Section 3 - Marius
Book Three - The Grandfather and the Grandson
Monsieur Gillenormand frequented many of the most fashionable salons. His grandson often accompanied him on these visits and was duly praised for his beauty and pitied for his father - the soldier whom Monsieur Gillenormand considered the disgrace of the family.
This soldier was an old man living in the little city of Vernon on the banks of the Seine where he tended to his rich garden of flowers. He bore a ragged scar on this cheek from the battle of Waterloo. Although he was friendly if approached he did not seek human company and remained close only with his cure, Abbe Mabeuf. This old soldier's name was Pontmercy and he had, in his long life, been in many of the most significant military engagements of his time and had been wounded on numerous occasions. Moreover, he had distinguished himself in many of them. On the field of Waterloo, Napoleon had given him the title of Baron and made him an Officer of the Legion of Honour. Later he plummeted into the sunken road, was extricated by Thenardier and after the battle was put on half-pay by the Restoration government. He wore the colors of his battlefield appointment illegally and always insisted on his title as that of Baron. Monsieur Gillenormand took his son by threatening to disown the child from his inheritance. Pontmercy obeyed believing it was in the child's best interest. Though he longed to, Pontmercy was never allowed to interact with his son.
The boy, Marius, grew up to be a very serious young man who was embarrassed by his grandfather's gaiety and cynicism but who shared his royalist sensibilities. He knew almost nothing of his father except that he was considered a disgrace. At the age of eighteen Marius had just entered law school when one evening his grandfather informed him that he must go visit his sick father who has sent for him. Both Monsieur Gillenormand and Marius regard this as a distasteful expedition but Marius dutifully traveled to Vernon the following day.
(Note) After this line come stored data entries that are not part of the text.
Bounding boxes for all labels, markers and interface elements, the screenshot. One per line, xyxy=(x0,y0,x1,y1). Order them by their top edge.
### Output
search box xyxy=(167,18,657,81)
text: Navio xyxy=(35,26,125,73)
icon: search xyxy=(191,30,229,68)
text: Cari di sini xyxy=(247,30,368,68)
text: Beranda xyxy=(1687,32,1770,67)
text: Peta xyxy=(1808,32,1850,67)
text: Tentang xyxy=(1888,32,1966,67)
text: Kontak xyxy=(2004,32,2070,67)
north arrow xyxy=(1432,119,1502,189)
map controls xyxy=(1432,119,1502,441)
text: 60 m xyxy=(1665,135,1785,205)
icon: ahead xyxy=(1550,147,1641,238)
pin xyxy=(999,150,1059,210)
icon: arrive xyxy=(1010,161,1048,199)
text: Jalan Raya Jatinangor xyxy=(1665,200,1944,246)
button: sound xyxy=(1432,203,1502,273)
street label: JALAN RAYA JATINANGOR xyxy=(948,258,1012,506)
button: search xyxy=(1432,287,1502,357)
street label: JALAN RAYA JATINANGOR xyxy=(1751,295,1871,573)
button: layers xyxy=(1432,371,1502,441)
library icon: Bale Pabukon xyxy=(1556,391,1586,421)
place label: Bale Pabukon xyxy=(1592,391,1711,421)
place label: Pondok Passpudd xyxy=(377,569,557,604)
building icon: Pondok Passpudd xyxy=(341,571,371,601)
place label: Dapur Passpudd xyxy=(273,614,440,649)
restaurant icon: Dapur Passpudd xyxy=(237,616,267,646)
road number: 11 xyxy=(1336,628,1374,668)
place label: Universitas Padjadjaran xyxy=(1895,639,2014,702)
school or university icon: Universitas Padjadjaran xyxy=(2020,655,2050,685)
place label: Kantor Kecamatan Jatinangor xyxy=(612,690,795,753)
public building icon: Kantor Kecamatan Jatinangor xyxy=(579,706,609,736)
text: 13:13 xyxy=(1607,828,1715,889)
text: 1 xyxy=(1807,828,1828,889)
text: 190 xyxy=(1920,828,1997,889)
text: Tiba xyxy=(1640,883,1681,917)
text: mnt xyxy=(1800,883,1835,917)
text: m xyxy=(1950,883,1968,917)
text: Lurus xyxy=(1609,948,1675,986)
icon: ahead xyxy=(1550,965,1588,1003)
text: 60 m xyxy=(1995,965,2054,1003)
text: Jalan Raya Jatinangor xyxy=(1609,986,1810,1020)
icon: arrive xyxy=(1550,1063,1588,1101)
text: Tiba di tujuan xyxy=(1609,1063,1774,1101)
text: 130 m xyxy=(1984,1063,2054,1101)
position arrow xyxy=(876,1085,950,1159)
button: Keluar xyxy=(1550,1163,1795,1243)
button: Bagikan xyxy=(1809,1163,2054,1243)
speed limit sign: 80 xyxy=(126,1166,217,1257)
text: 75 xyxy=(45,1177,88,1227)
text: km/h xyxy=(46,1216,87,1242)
Marius arrived at his father's humble house and found that the old man had already died. He was unmoved by the sight of his dead father. The doctor, priest and servant were very upset by Pontmercy's death. The servant handed Marius a note from the old man addressed to him. It tells Marius that although the Restoration denies the title, he (Pontmercy) trusts that Marius will bear the title of Baron Pontmercy well. He also tells his son that a sergeant named Thenardier saved him and that he is to render good service to this man should he ever meet him. Marius returned to his grandfather's house and thought no more of his father.
Some time later Marius is attending mass at Saint Sulpice when he accidentally takes a seat reserved for Monsieur Mabeuf, the churchwarden. Mabeuf soon appears and Marius readily yields the seat. After the service Mabeuf explains to Marius that he always likes to sit in that spot because it was from there that he regularly watched a devoted father observe his son who was parted from him by family disagreements. Marius and Mabeuf, who is the brother of Pontmercy's cure, conclude that Marius was that little boy and Mabeuf assures him that his father loved him.
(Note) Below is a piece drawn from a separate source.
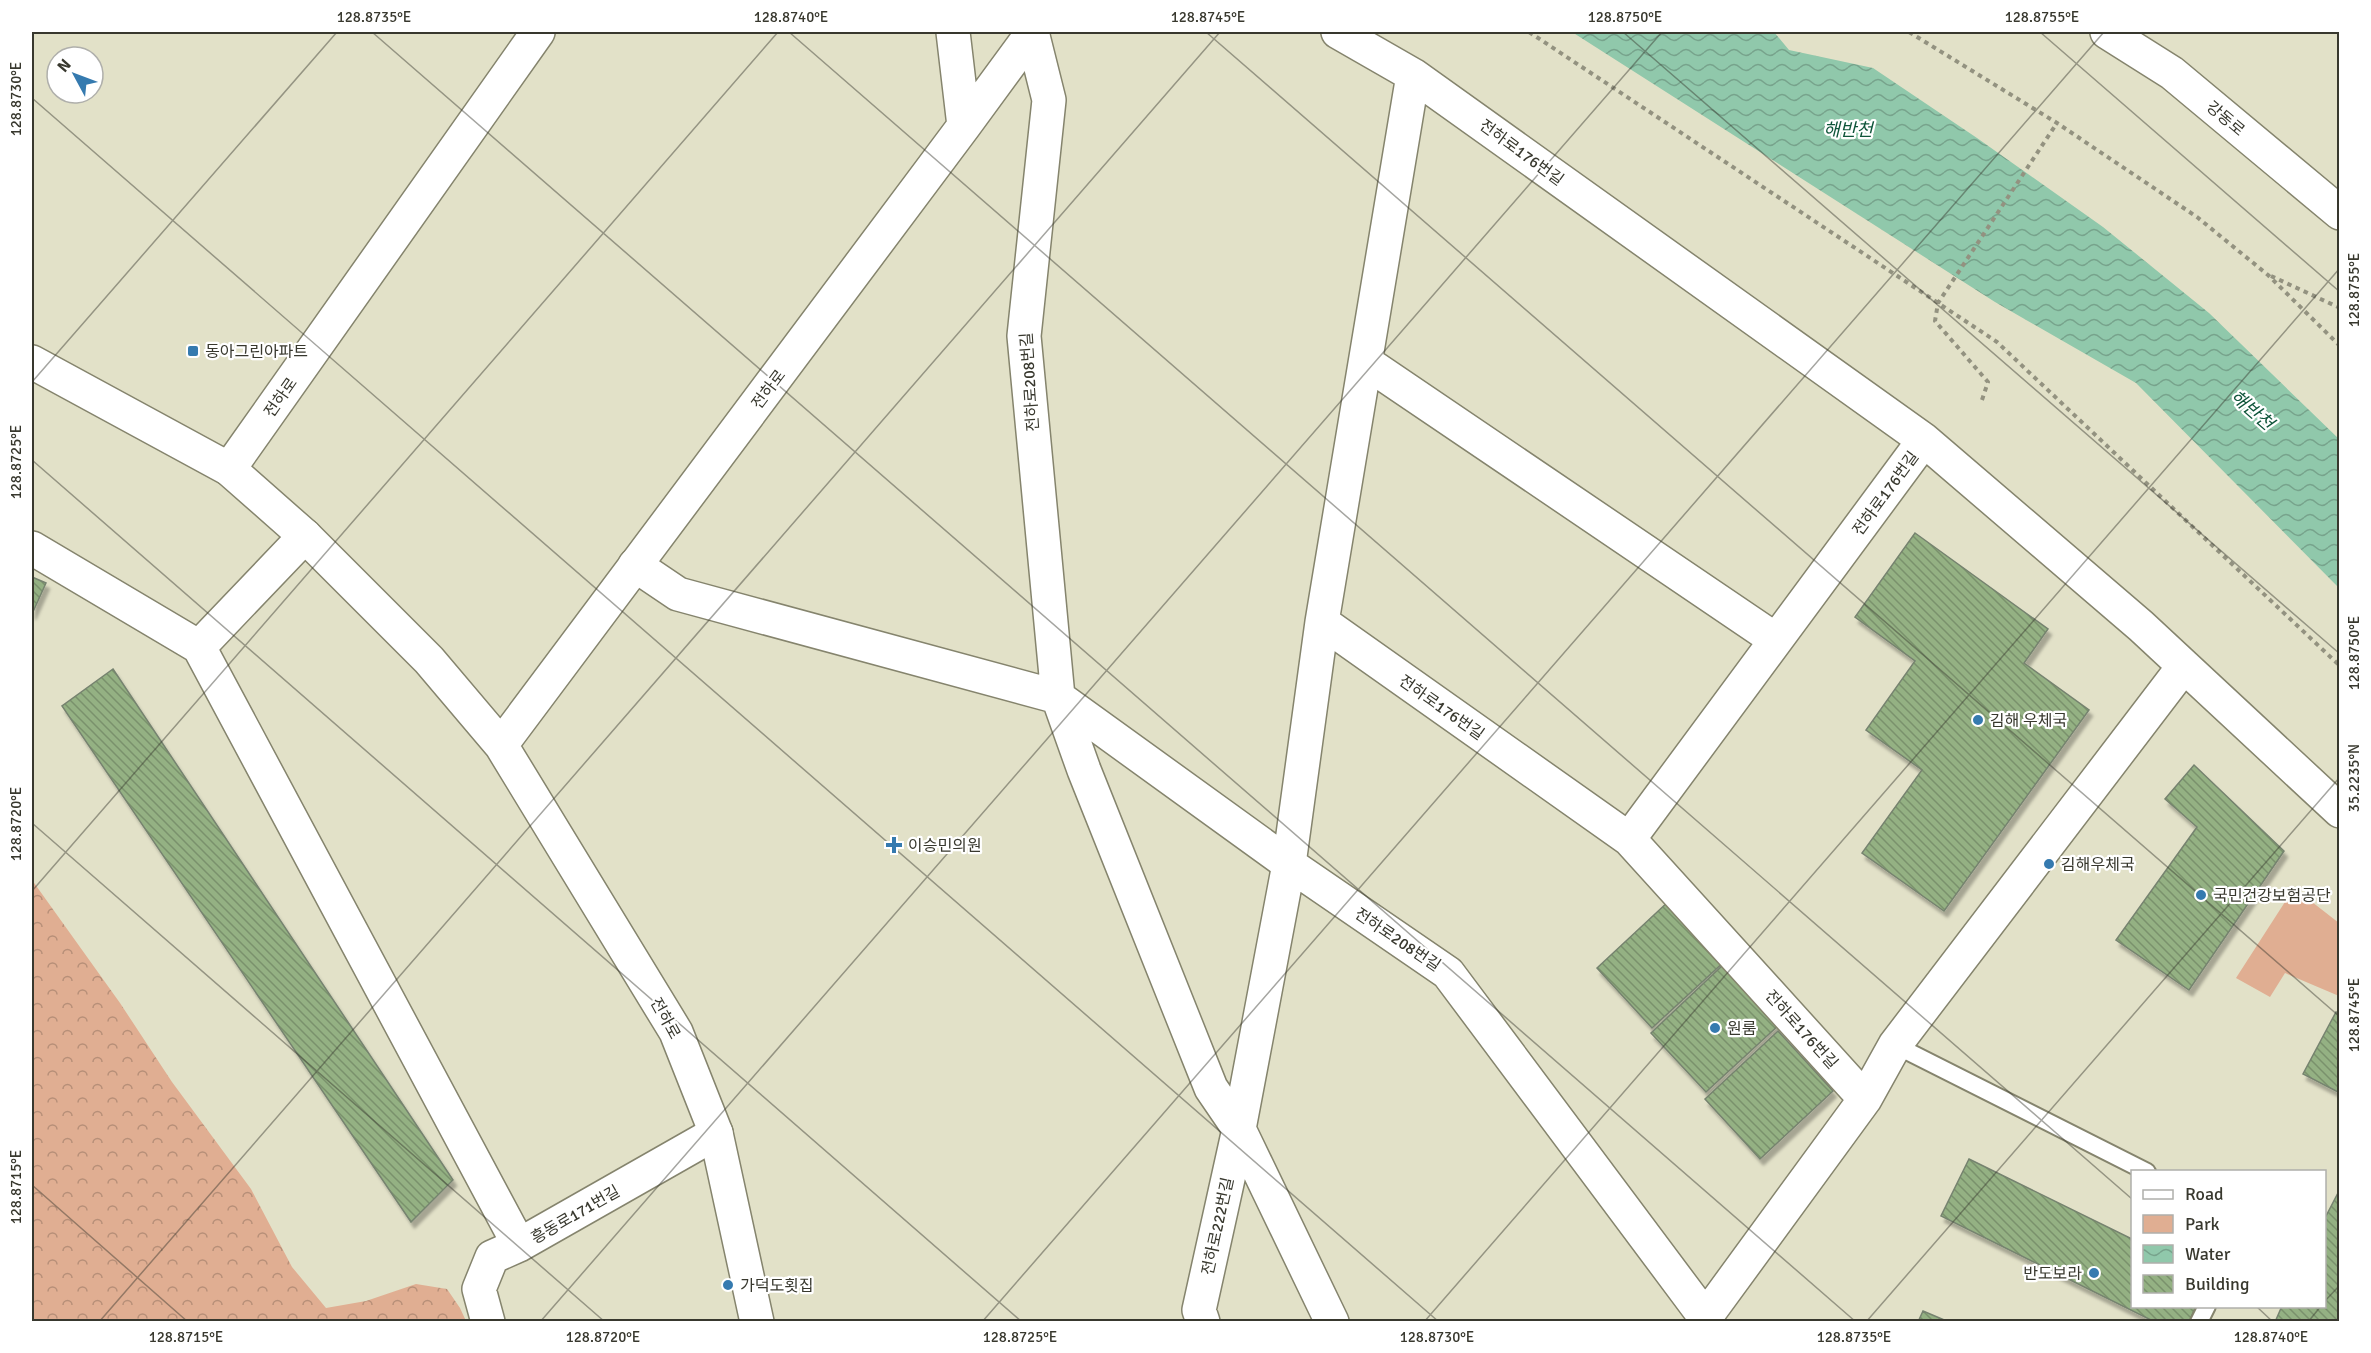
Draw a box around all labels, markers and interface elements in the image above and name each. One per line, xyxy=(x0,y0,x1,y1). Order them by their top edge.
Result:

The next day, Marius, under the pretense of a hunting trip which his grandfather suspects to be a love affair, leaves for several days. During this time he researches his father's history and meets his cure. He becomes enraptured of his father and at the same time undergoes a political revolution as well and comes into sympathy with the Republic and his father's principles. He has calling cards printed that read Baron Marius Pontmercy but keeps them in his pocket.
He comes to dislike his grandfather who persists in believing that his grandson is engaged in amorous pursuits. The daughter and Monsieur Gillenormand notice that Marius is wearing a heavy amulet under his shirt.
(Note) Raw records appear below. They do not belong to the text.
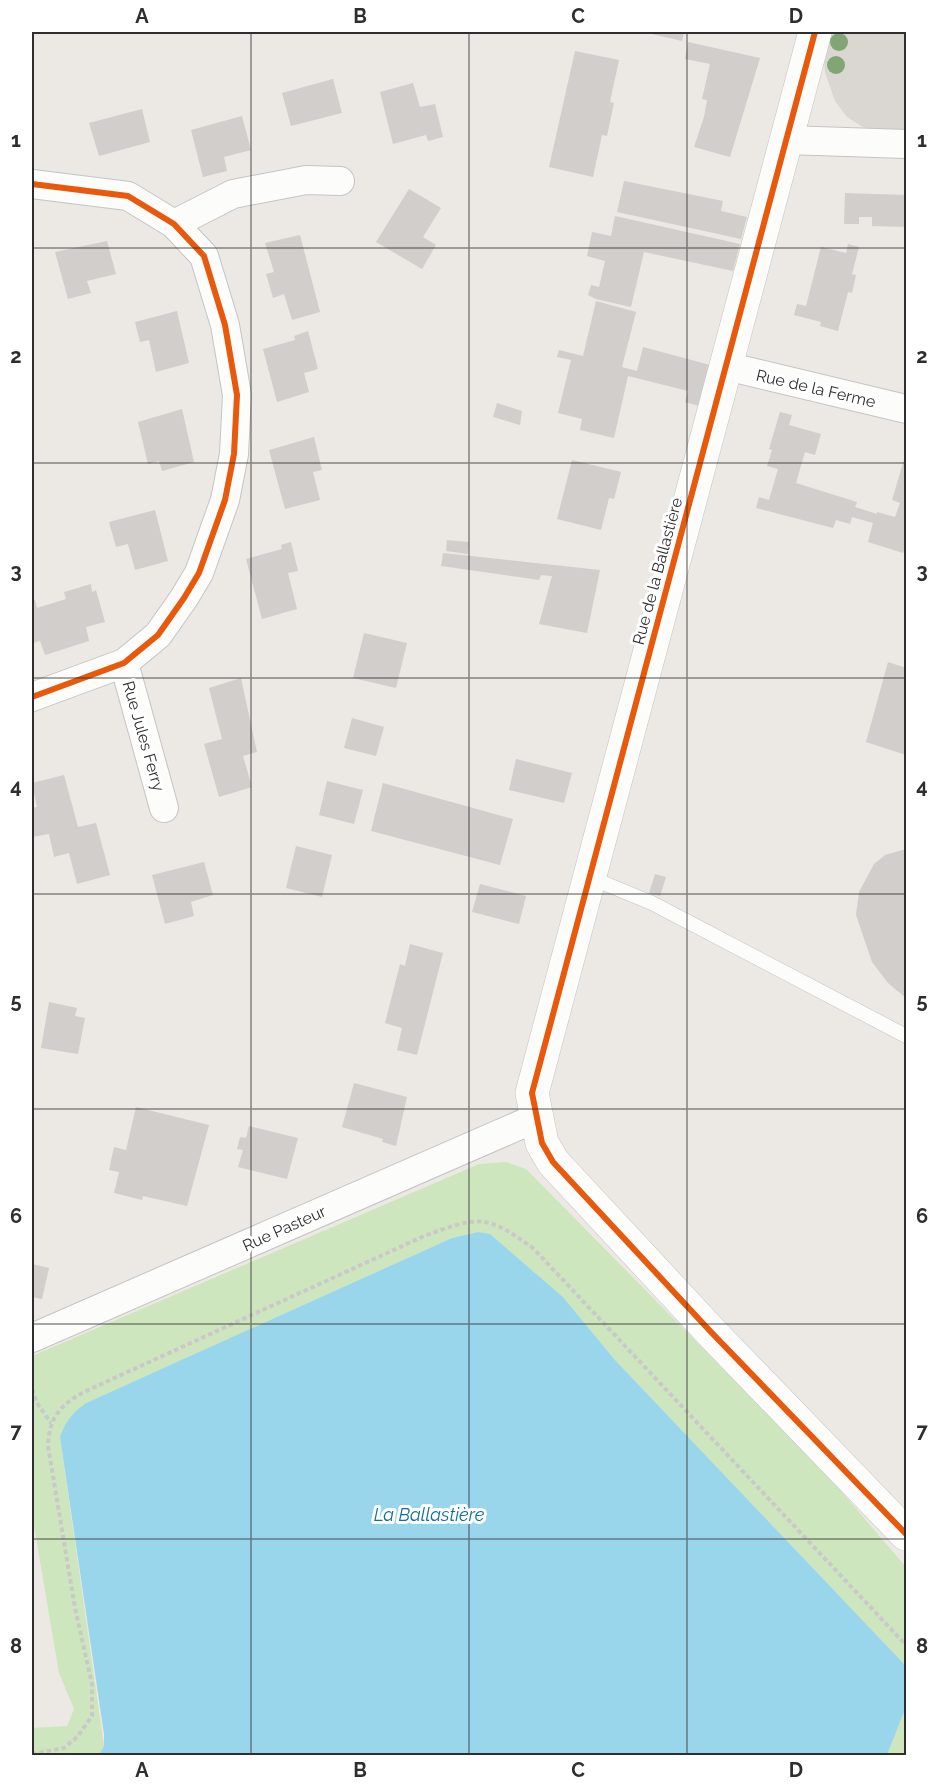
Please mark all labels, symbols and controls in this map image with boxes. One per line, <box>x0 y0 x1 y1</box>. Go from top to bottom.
text: A <box>135 4 149 28</box>
text: B <box>353 4 367 28</box>
text: C <box>571 4 585 28</box>
text: D <box>789 4 803 28</box>
text: 1 <box>11 128 21 152</box>
text: 1 <box>917 128 927 152</box>
text: 2 <box>10 344 22 368</box>
text: 2 <box>916 344 928 368</box>
street label: Rue de la Ferme <box>754 366 877 411</box>
street label: Rue de la Ballastière <box>629 496 686 647</box>
text: 3 <box>10 559 22 583</box>
text: 3 <box>916 559 928 583</box>
street label: Rue Jules Ferry <box>119 679 168 794</box>
text: 4 <box>10 774 22 798</box>
text: 4 <box>916 774 928 798</box>
text: 5 <box>10 989 22 1013</box>
text: 5 <box>916 989 928 1013</box>
street label: Rue Pasteur <box>240 1201 329 1255</box>
text: 6 <box>10 1204 22 1228</box>
text: 6 <box>916 1204 928 1228</box>
text: 7 <box>10 1419 22 1443</box>
text: 7 <box>916 1419 928 1443</box>
water label: La Ballastière <box>374 1504 485 1525</box>
text: 8 <box>10 1634 22 1658</box>
text: 8 <box>916 1634 928 1658</box>
text: A <box>135 1758 149 1782</box>
text: B <box>353 1758 367 1782</box>
text: C <box>571 1758 585 1782</box>
text: D <box>789 1758 803 1782</box>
Marius travels to Montfermiel but can find no trace of Thenardier. On one occasion the daughter has her grandnephew follow Marius to discover the object of his love. He does so and discovers that Marius is visiting the grave of his father. Soon afterward, Monsieur Gillenormand discovers the amulet that Marius wears and brings it to his daughter. They open it and instead of the expected love letter discover the letter from Pontmercy and Marius' calling cards. Eventually Marius appears before them, there is a row which results in Marius being exiled from the house. Soon after Marius leaves, Monsieur Gillenormand commands his daughter to send Marius some money each month and never to speak of him again.
The note from Pontmercy is accidentally lost in the process and Marius believes, incorrectly, that his grandfather has cruelly destroyed his one link to his father. He resolves never to return. Upon leaving he possesses thirty francs, his watch and some clothes. He hires a cabriolet and with no clear destination in mind directs the driver to proceed to the Latin Quarter.
Gillenormand cannot bear to see Marius follow an opposing political viewpoint and chooses to sever ties with him. His stubbornness costs him the relationship with his grandson.
Marius' interests in the Napoleonic values reflect the younger generation's desire to follow democratic principles and change the stoic Bourbon beliefs.